# Domain Users Can’t Use Remote Desktop to Access Domain Controller



## jaredbrown (Feb 4, 2009)

*Domain Users Can’t Use Remote Desktop to Access Domain Controller*

I have a room with (4) Windows 2003 x86_64 systems running over a LAN. The domain controller is running Active Directory, which is enforcing a global security policy. Admins are able to remote into the domain server. Domain users are not. Domain users are members of one group, the Domain Users group. Under the global policy the following is set.

DENY Network Access | Enabled | SUPPORT Allow Logon Through Terminal Services | Enabled | Domain Users Deny Logon Through Terminal Services | Disabled

The Remote Desktop Users group has been removed.

When users attempt to log in over Remote Desktop they are given the obligatory error message stating that they need to be a member of the Remote Desktop Users group or have the Allow Logon Through Terminal Services setting.

Considering that this setting is enabled for their group, any thoughts on what could be preventing this access?


----------



## bilbus (Aug 29, 2006)

*Re: Domain Users Can’t Use Remote Desktop to Access Domain Controller*

Well, first off why you want users remoting into a DC?

this is disabled by default. Domain controlers dont have "remote desktop users"

you need to goto securtiy policy and add domain users to "longin via termial services" and perhaps "allow login localy"

If you add users to "domain remote desktop users" (or something like that) they will be able to rdp into any computer on the network.


----------

[Stored items from a collection]

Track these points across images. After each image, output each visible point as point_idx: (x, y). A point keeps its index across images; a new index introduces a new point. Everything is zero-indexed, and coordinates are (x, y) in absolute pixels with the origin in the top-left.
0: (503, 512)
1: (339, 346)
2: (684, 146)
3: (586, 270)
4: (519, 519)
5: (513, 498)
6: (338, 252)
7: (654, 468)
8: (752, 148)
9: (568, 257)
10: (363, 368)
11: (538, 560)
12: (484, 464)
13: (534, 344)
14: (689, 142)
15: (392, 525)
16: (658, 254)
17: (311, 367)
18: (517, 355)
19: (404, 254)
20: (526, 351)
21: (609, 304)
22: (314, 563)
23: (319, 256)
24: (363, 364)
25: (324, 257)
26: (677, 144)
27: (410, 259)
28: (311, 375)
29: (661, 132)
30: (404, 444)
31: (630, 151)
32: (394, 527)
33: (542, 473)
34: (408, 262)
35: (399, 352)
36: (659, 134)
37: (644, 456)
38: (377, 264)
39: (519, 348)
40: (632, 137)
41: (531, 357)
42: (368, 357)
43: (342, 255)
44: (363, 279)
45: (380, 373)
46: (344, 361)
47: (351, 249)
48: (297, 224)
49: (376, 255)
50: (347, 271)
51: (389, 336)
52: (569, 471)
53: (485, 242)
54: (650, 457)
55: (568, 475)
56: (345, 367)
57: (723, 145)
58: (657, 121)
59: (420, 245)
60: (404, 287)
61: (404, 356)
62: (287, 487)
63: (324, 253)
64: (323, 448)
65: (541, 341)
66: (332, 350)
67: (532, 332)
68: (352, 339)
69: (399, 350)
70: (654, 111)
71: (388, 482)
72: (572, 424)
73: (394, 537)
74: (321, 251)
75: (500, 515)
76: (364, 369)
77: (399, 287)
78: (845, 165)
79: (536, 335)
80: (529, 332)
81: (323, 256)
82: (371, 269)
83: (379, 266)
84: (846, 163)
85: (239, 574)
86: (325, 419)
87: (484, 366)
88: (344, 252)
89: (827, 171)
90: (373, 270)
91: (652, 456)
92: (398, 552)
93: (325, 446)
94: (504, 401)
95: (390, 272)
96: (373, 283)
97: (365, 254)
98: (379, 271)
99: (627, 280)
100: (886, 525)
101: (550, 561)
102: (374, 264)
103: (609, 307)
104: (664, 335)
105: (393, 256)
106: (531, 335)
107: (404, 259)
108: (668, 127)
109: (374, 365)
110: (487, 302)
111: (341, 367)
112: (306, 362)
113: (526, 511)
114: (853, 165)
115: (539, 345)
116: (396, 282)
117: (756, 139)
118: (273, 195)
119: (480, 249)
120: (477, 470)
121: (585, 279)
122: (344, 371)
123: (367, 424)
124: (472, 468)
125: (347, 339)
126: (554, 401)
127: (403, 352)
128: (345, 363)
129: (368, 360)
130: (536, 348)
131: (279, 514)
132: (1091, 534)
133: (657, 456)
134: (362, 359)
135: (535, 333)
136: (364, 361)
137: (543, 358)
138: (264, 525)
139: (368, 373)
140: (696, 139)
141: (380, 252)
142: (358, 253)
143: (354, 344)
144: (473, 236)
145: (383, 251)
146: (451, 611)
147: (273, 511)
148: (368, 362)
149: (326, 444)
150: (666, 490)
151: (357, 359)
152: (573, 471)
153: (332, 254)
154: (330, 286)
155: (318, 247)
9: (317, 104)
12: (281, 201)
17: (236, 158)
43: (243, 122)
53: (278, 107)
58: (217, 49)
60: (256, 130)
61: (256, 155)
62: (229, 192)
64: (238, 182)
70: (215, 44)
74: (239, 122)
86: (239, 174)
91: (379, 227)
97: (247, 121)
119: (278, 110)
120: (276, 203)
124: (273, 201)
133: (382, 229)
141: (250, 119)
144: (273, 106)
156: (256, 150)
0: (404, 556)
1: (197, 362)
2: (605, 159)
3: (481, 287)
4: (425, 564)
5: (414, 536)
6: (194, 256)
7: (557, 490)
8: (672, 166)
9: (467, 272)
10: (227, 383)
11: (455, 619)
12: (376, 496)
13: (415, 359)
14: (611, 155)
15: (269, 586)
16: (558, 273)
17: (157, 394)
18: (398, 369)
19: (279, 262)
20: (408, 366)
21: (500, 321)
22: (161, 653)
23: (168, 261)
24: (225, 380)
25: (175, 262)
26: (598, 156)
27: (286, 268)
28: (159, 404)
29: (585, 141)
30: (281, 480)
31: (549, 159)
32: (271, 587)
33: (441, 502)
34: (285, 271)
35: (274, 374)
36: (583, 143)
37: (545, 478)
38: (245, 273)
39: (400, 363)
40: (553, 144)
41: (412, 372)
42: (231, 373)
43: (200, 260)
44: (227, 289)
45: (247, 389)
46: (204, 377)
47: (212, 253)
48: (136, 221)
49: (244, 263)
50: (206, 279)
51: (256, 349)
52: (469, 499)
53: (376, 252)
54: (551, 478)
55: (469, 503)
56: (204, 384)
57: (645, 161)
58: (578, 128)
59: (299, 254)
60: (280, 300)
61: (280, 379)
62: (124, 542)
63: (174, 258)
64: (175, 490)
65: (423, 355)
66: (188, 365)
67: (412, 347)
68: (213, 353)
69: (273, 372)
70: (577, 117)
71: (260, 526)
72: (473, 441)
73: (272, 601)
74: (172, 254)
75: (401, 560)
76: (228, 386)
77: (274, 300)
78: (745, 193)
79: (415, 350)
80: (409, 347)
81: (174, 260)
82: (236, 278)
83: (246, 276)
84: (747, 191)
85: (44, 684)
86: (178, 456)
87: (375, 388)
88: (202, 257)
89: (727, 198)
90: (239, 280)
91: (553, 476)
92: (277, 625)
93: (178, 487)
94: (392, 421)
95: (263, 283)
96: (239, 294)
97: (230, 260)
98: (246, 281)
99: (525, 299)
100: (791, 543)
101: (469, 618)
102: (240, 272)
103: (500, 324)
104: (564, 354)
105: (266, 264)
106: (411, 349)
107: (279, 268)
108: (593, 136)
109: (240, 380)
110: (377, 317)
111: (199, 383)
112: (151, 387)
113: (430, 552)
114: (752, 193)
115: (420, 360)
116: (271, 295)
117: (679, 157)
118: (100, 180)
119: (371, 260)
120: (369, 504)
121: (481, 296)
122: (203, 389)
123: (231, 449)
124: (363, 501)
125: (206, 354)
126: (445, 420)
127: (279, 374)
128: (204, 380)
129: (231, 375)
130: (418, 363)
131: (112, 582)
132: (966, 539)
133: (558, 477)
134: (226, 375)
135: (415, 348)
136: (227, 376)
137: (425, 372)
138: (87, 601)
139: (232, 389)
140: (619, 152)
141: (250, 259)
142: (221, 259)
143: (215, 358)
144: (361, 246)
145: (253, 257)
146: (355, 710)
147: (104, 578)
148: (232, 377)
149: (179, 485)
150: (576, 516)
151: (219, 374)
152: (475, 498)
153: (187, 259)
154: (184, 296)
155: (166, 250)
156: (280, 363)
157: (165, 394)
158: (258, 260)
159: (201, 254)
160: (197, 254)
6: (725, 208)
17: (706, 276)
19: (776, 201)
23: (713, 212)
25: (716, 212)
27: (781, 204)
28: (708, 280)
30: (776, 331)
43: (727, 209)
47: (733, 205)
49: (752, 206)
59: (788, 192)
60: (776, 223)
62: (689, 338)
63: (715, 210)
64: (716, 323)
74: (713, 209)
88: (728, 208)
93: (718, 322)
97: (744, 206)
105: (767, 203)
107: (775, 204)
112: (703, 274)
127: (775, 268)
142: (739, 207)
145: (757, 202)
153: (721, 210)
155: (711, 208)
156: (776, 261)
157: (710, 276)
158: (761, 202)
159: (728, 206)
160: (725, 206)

--

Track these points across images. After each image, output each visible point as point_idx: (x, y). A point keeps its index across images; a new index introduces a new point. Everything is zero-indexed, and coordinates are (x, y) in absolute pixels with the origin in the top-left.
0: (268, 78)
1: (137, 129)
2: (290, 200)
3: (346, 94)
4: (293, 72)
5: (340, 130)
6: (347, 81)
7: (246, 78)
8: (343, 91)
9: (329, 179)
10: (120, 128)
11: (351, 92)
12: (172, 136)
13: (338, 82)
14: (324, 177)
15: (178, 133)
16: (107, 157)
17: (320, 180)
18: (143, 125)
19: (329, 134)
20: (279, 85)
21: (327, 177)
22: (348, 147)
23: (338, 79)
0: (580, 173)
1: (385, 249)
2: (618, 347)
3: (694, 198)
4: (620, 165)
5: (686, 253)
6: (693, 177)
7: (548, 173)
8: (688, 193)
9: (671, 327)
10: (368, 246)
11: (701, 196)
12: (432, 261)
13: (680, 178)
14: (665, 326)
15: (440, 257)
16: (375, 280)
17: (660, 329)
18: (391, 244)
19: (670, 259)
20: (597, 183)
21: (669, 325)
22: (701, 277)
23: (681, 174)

---

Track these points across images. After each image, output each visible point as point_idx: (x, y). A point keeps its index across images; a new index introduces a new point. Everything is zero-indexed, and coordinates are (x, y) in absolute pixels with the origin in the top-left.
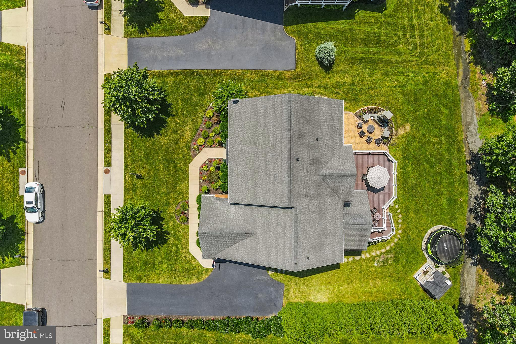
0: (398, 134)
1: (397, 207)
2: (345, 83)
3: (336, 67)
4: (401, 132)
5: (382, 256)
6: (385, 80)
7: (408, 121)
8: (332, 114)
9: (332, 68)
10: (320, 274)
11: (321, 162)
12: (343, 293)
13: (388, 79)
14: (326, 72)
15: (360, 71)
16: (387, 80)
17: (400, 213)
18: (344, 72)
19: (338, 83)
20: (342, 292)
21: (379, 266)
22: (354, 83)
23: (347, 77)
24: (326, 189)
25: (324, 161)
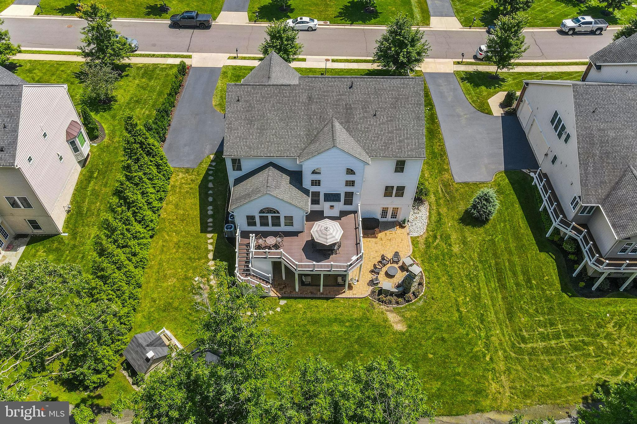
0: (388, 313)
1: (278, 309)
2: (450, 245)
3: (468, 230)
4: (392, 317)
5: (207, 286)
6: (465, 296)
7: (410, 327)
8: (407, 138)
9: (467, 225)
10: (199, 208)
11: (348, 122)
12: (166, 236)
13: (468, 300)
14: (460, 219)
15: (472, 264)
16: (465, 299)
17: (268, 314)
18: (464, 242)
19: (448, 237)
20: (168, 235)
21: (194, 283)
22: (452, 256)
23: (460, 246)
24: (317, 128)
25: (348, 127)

# What you have to do
Rewrite the part of the Remote Desktop thread between "## jaredbrown (Feb" and "has been removed.", inclusive, with "Administrators" in place of "Admins".

# The answer
## jaredbrown (Feb 4, 2009)

*Domain Users Can’t Use Remote Desktop to Access Domain Controller*

I have a room with (4) Windows 2003 x86_64 systems running over a LAN. The domain controller is running Active Directory, which is enforcing a global security policy. Administrators are able to remote into the domain server. Domain users are not. Domain users are members of one group, the Domain Users group. Under the global policy the following is set.

DENY Network Access | Enabled | SUPPORT Allow Logon Through Terminal Services | Enabled | Domain Users Deny Logon Through Terminal Services | Disabled

The Remote Desktop Users group has been removed.